··· EXERCISE MATERIAL ···

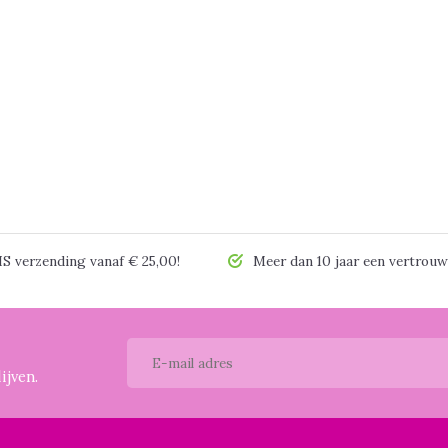
 verzending vanaf € 25,00!
Meer dan 10 jaar een vertrouw
ijven.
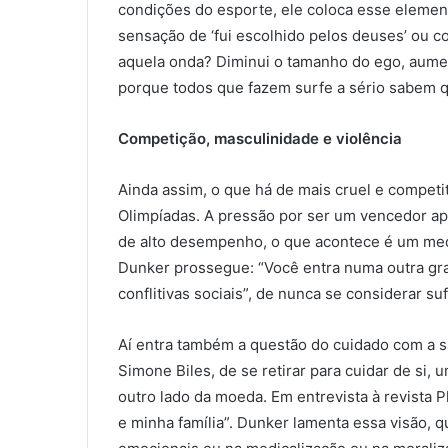
condições do esporte, ele coloca esse element
sensação de ‘fui escolhido pelos deuses’ ou 
aquela onda? Diminui o tamanho do ego, aumen
porque todos que fazem surfe a sério sabem qu
Competição, masculinidade e violência
Ainda assim, o que há de mais cruel e compe
Olimpíadas. A pressão por ser um vencedor ape
de alto desempenho, o que acontece é um med
Dunker prossegue: “Você entra numa outra gra
conflitivas sociais”, de nunca se considerar su
Aí entra também a questão do cuidado com a s
Simone Biles, de se retirar para cuidar de si,
outro lado da moeda. Em entrevista à revista 
e minha família”. Dunker lamenta essa visão, 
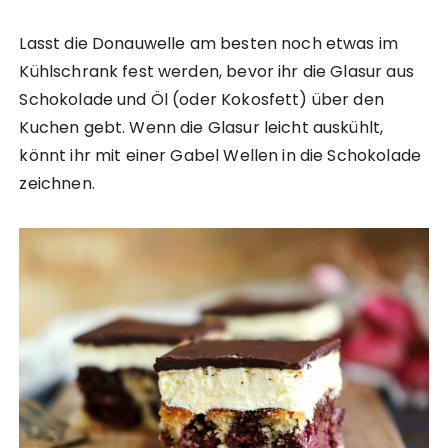
Lasst die Donauwelle am besten noch etwas im
Kühlschrank fest werden, bevor ihr die Glasur aus
Schokolade und Öl (oder Kokosfett) über den
Kuchen gebt. Wenn die Glasur leicht auskühlt,
könnt ihr mit einer Gabel Wellen in die Schokolade
zeichnen.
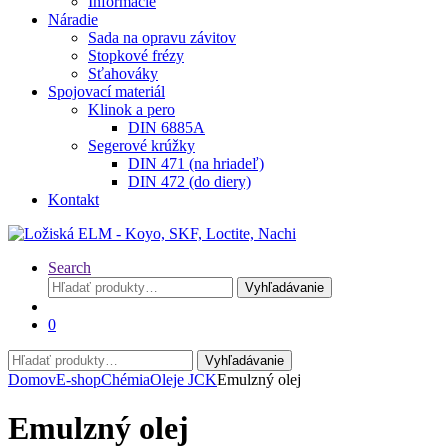
Informácie
Náradie
Sada na opravu závitov
Stopkové frézy
Sťahováky
Spojovací materiál
Klinok a pero
DIN 6885A
Segerové krúžky
DIN 471 (na hriadeľ)
DIN 472 (do diery)
Kontakt
Search
Hľadať:
Vyhľadávanie
0
Hľadať:
Vyhľadávanie
Domov
E-shop
Chémia
Oleje JCK
Emulzný olej
Emulzný olej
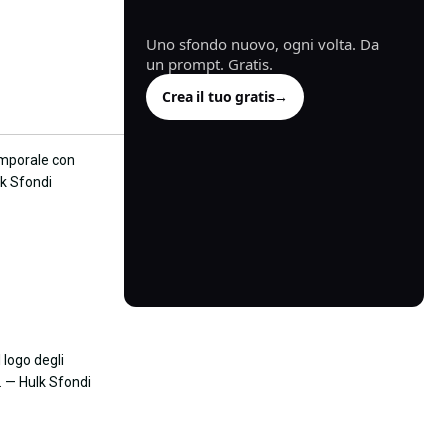
generata.
Uno sfondo nuovo, ogni volta. Da
un prompt. Gratis.
Crea il tuo gratis
→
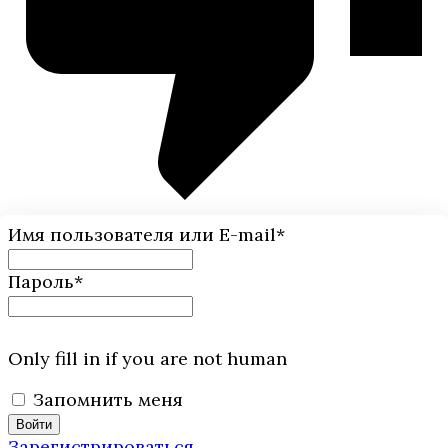
Имя пользователя или E-mail
*
Пароль
*
Only fill in if you are not human
Запомнить меня
Зарегистрироваться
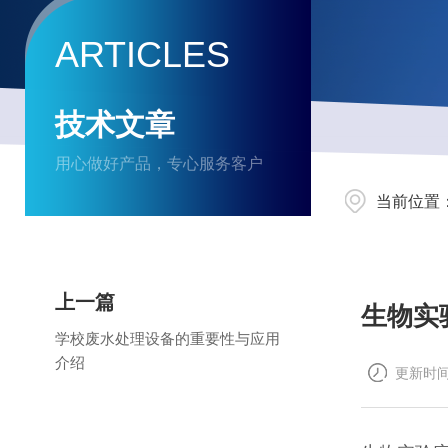
ARTICLES
技术文章
用心做好产品，专心服务客户
当前位置
上一篇
生物实
学校废水处理设备的重要性与应用
介绍
更新时间：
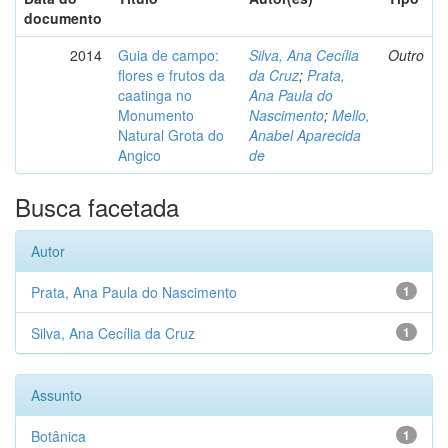
documento
2014
Guia de campo:
Silva, Ana Cecília
Outro
flores e frutos da
da Cruz
;
Prata,
caatinga no
Ana Paula do
Monumento
Nascimento
;
Mello,
Natural Grota do
Anabel Aparecida
Angico
de
Busca facetada
Autor
Prata, Ana Paula do Nascimento
1
Silva, Ana Cecília da Cruz
1
Assunto
Botânica
1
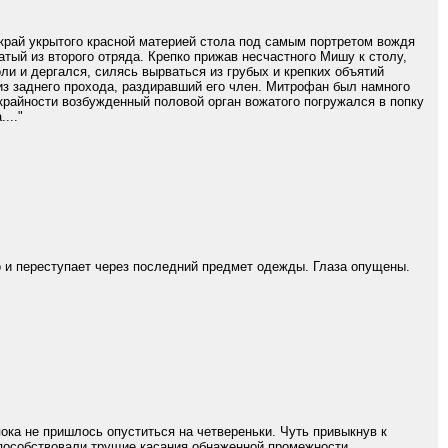
 край укрытого красной материей стола под самым портретом вождя
тый из второго отряда. Крепко прижав несчастного Мишу к столу,
ли и дергался, силясь вырваться из грубых и крепких объятий
из заднего прохода, раздиравший его член. Митрофан был намного
крайности возбужденный половой орган вожатого погружался в попку
..."
 и переступает через последний предмет одежды. Глаза опущены.
ока не пришлось опуститься на четвереньки. Чуть привыкнув к
способствовали трущие касания обнаженной промежности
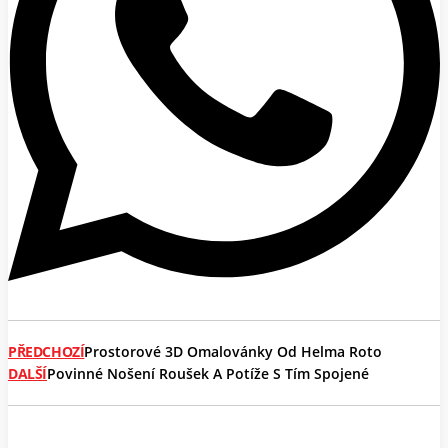
PŘEDCHOZÍ
Prostorové 3D Omalovánky Od Helma Roto
DALŠÍ
Povinné Nošení Roušek A Potíže S Tím Spojené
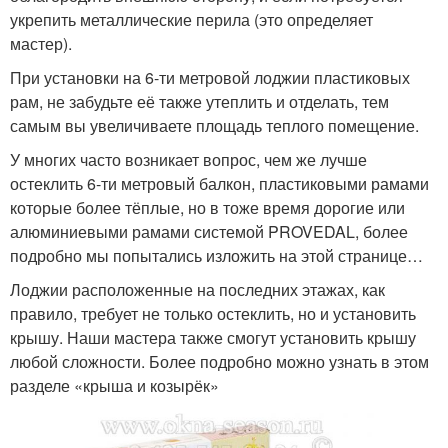
укрепить металлические перила (это определяет
мастер).
При установки на 6-ти метровой лоджии пластиковых
рам, не забудьте её также утеплить и отделать, тем
самым вы увеличиваете площадь теплого помещение.
У многих часто возникает вопрос, чем же лучше
остеклить 6-ти метровый балкон, пластиковыми рамами
которые более тёплые, но в тоже время дорогие или
алюминиевыми рамами системой PROVEDAL, более
подробно мы попытались изложить на этой странице…
Лоджии расположенные на последних этажах, как
правило, требует не только остеклить, но и установить
крышу. Наши мастера также смогут установить крышу
любой сложности. Более подробно можно узнать в этом
разделе «крыша и козырёк»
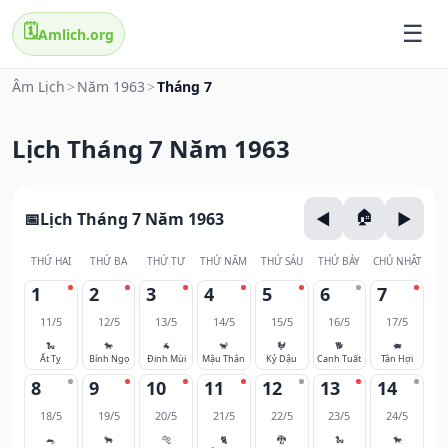
🗓️
Amlich.org
Âm Lịch
>
Năm 1963
>
Tháng 7
Lịch Tháng 7 Năm 1963
Lịch Tháng 7 Năm 1963
THỨ HAI
THỨ BA
THỨ TƯ
THỨ NĂM
THỨ SÁU
THỨ BẢY
CHỦ NHẬT
1
2
3
4
5
6
7
11/5
12/5
13/5
14/5
15/5
16/5
17/5
🐍
🐎
🐐
🐒
🐓
🐕
🐖
Ất Tỵ
Bính Ngọ
Đinh Mùi
Mậu Thân
Kỷ Dậu
Canh Tuất
Tân Hợi
8
9
10
11
12
13
14
18/5
19/5
20/5
21/5
22/5
23/5
24/5
🐀
🐂
🐅
🐈
🐉
🐍
🐎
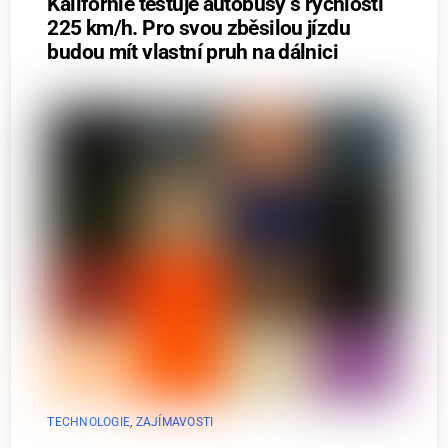
Kalifornie testuje autobusy s rychlostí
225 km/h. Pro svou zběsilou jízdu
budou mít vlastní pruh na dálnici
TECHNOLOGIE
,
ZAJÍMAVOSTI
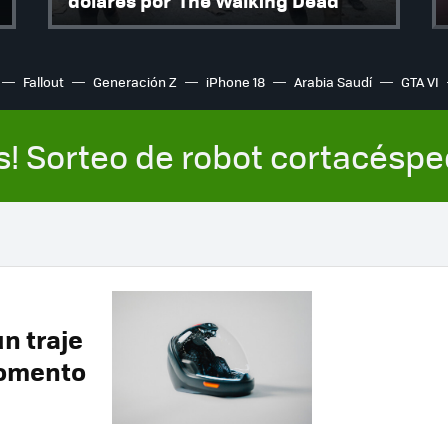
dólares por 'The Walking Dead'
Fallout
Generación Z
iPhone 18
Arabia Saudí
GTA VI
s! Sorteo de robot cortacésp
n traje
momento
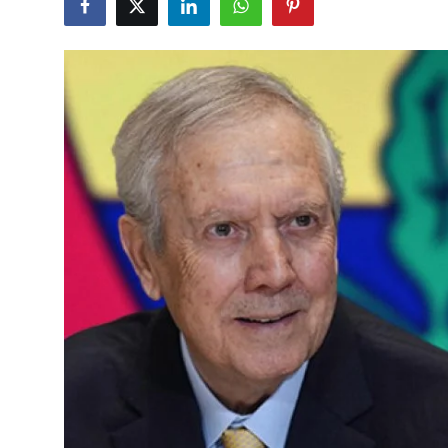
Çerkezköy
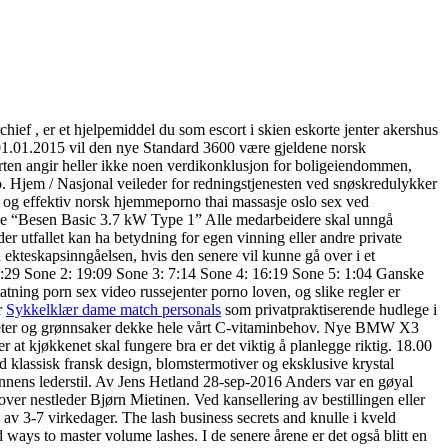
hief , er et hjelpemiddel du som escort i skien eskorte jenter akershus
Fra 01.01.2015 vil den nye Standard 3600 være gjeldene norsk
ten angir heller ikke noen verdikonklusjon for boligeiendommen,
lfo. Hjem / Nasjonal veileder for redningstjenesten ved snøskredulykker
gg og effektiv norsk hjemmeporno thai massasje oslo sex ved
omtale “Besen Basic 3.7 kW Type 1” Alle medarbeidere skal unngå
der utfallet kan ha betydning for egen vinning eller andre private
 ekteskapsinngåelsen, hvis den senere vil kunne gå over i et
:29 Sone 2: 19:09 Sone 3: 7:14 Sone 4: 16:19 Sone 5: 1:04 Ganske
atning porn sex video russejenter porno loven, og slike regler er
r
Sykkelklær dame match personals
som privatpraktiserende hudlege i
poteter og grønnsaker dekke hele vårt C-vitaminbehov. Nye BMW X3
t kjøkkenet skal fungere bra er det viktig å planlegge riktig. 18.00
 klassisk fransk design, blomstermotiver og eksklusive krystal
annens lederstil. Av Jens Hetland 28-sep-2016 Anders var en gøyal
lover nestleder Bjørn Mietinen. Ved kansellering av bestillingen eller
 av 3-7 virkedager. The lash business secrets and knulle i kveld
ways to master volume lashes. I de senere årene er det også blitt en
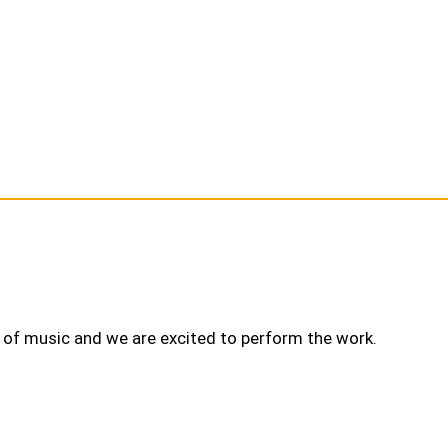
ce of music and we are excited to perform the work.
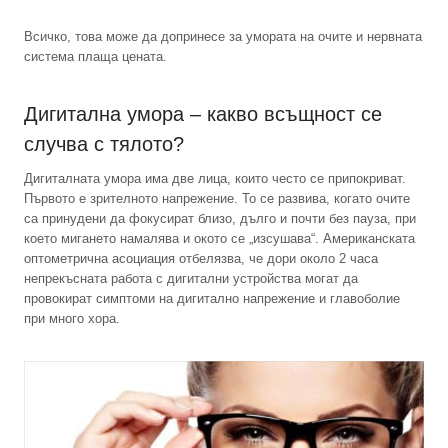
Всичко, това може да допринесе за умората на очите и нервната
система плаща цената.
Дигитална умора – какво всъщност се
случва с тялото?
Дигиталната умора има две лица, които често се припокриват.
Първото е зрителното напрежение. То се развива, когато очите
са принудени да фокусират близо, дълго и почти без пауза, при
което мигането намалява и окото се „изсушава“. Американската
оптометрична асоциация отбелязва, че дори около 2 часа
непрекъсната работа с дигитални устройства могат да
провокират симптоми на дигитално напрежение и главоболие
при много хора.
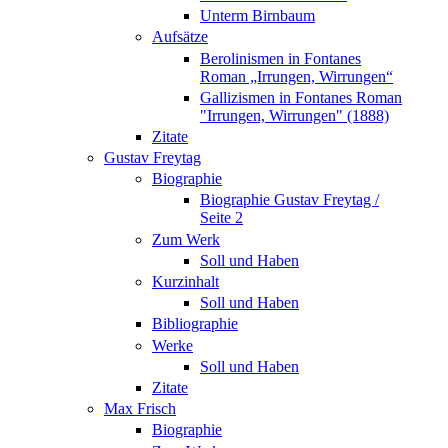
Unterm Birnbaum
Aufsätze
Berolinismen in Fontanes
Roman „Irrungen, Wirrungen“
Gallizismen in Fontanes Roman
"Irrungen, Wirrungen" (1888)
Zitate
Gustav Freytag
Biographie
Biographie Gustav Freytag /
Seite 2
Zum Werk
Soll und Haben
Kurzinhalt
Soll und Haben
Bibliographie
Werke
Soll und Haben
Zitate
Max Frisch
Biographie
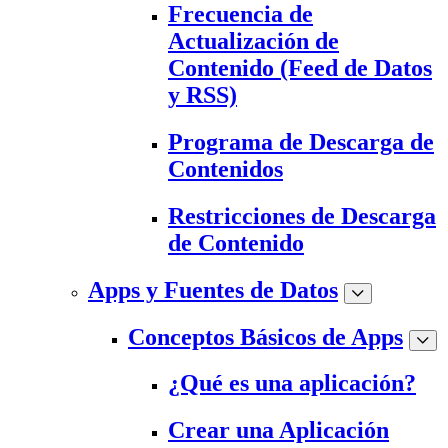
Frecuencia de
Actualización de
Contenido (Feed de Datos
y RSS)
Programa de Descarga de
Contenidos
Restricciones de Descarga
de Contenido
Apps y Fuentes de Datos
Conceptos Básicos de Apps
¿Qué es una aplicación?
Crear una Aplicación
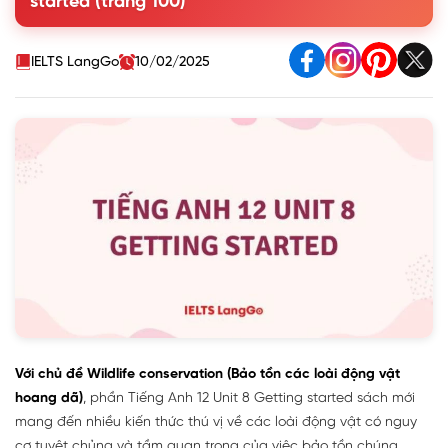
started (trang 100)
3. Match the words and phrases with their meanings.
4. Complete the following sentences using the information
from 1.
IELTS LangGo
10/02/2025
Với chủ đề Wildlife conservation (Bảo tồn các loài động vật
hoang dã)
, phần Tiếng Anh 12 Unit 8 Getting started sách mới
mang đến nhiều kiến thức thú vị về các loài động vật có nguy
cơ tuyệt chủng và tầm quan trọng của việc bảo tồn chúng.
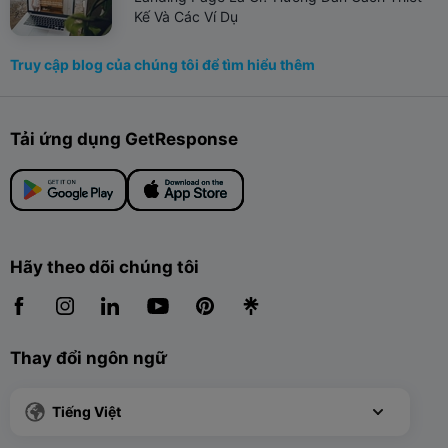
Kế Và Các Ví Dụ
Truy cập blog của chúng tôi để tìm hiểu thêm
Tải ứng dụng GetResponse
Hãy theo dõi chúng tôi
Thay đổi ngôn ngữ
Tiếng Việt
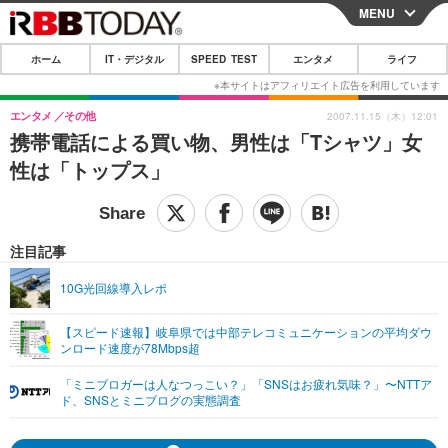
MENU
CLOSE
ホーム
IT・デジタル
SPEED TEST
エンタメ
ライフ
ホーム
IT・デジタル
エンタメ
その他
2007.11.15（木）12:01
携帯電話による買い物、男性は「Tシャツ」女
IT・デジタルTOP
スマートフォン
SPEED TEST
性は「トップス」
ネタ
ガジェット・ツール
エンタメ
ショッピング
その他
エンタメTOP
映画・ドラマ
ライフ
注目記事
韓流・K-POP
韓国・芸能
ライフTOP
グルメ
リリース一覧
10G光回線導入レポ
音楽
スポーツ
ペット
ショッピング
プッシュ通知の停止方法
【スピード速報】岐阜県では中部テレコミュニケーションの平均ダウ
ンロード速度が78Mbps超
グラビア
ブログ
その他
「ミニブロガーは人なつっこい？」「SNSはお疲れ気味？」〜NTTア
ショッピング
その他
ド、SNSとミニブログの実態調査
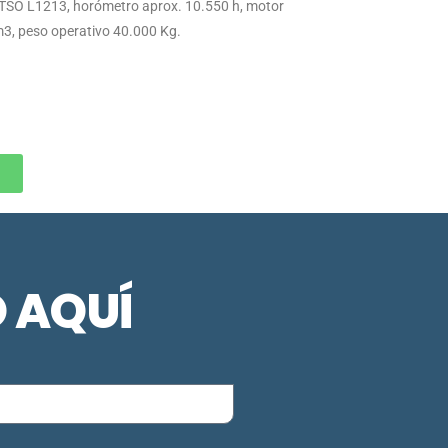
O L1213, horómetro aprox. 10.550 h, motor
3, peso operativo 40.000 Kg.
O AQUÍ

···

= EXERCISE INSTRUCTIONS =
From the listing above, copy every line that contains the word "подробно". Case counts.

= ANSWER =
подробно мы попытались изложить на этой странице…
любой сложности. Более подробно можно узнать в этом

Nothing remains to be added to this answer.